Author: Jamie Kohler

Tsunami Up Close and Personal – Bande Ache, Sumatra, Indonesia

Tsunami Up Close and Personal
Bande Ache, Sumatra, Indonesia

The earth shook with the smell of sulfur and the cries of those caught in the path.

The fires began.

Bodies burned, voices cried out for loved ones and then the water. Lives forever changed. Children torn from parents arms. Arms and legs ripped from bodies, lungs filled with suffocating mud. Legs running for shelter, family, hope.

Their collective passing brought the world to attention. Individuals, countries, communities reached out.

Girl at the Hospital
Girl at the Hospital
Some with finances, some with prayer and others with personal sacrifice.

20,000, 80,000, 120,000, 230,000 dead or missing. No one really knows. Will we ever know? The worst natural disaster in the history of the world.

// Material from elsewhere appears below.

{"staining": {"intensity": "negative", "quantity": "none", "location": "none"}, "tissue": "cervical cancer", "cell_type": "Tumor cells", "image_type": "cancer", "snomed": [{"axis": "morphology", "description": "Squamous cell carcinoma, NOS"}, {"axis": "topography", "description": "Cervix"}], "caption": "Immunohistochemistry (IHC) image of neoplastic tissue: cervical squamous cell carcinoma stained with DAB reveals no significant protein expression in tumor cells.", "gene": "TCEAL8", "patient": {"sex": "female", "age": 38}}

5 weeks later and bodies were still being pulled from the mud and debris. These grim discoveries continue today.

We only met the survivors. We helped them to breathe; infused their veins with powerful antibiotics; removed their tumors, and limbs; released their contractures; set their fractures; even treated their worms.

We listened to their stories: how they clung to trees, threatened by snakes and alligators; inhaled the brackish waters; dug out of the rubble; and found their best friends and families in piles of the dead.

Patients on Flight Deck
Patients on Flight Deck
We met their parents, siblings, aunts and uncles. In some cases all that was left of family. Their losses almost too much to bear: children ripped from arms; whole families gone; people returning with tents to their devastated land, close to the water, because for generations, home had always been there.

And we saw the beginnings of healing, of hope. In the wards the patients and their families cared for each other; fed and bathed each other; prayed together, five times a day, each time in clean hospital scrubs. They drew pictures, played cards, played guitar and sang.

Fractured lives starting anew.

The art told us much. From the little town of Lamno, south of Banda Aceh, a child’s drawing of water, boats and ocean says: “Our world before the tsunami. It is gone now.” And the 15-year-old artist’s sketch of herself, before finding her best friend, dead in the rubble, “Where is my family? Help me please.”

Crushed Car
Crushed Car
Cared for, they show their love and gratitude through art. “I love nurses USA. Thank you. People Aceh.” On a T-shirt: “Mercy, thank you all!” as they left the ship to return to what was left of “home”.

A people in chaos, infrastructure lost, roads gone, hospitals buried.

A proud people, these Acehinese, determined to recover.

And an Indonesian government determined to help them regain their dignity, asking us all to leave soon, so they can take over, rebuild this people’s country.

They are survivors.

Lives were not lost in vain; no one will ever be the same again. Life will not be the same.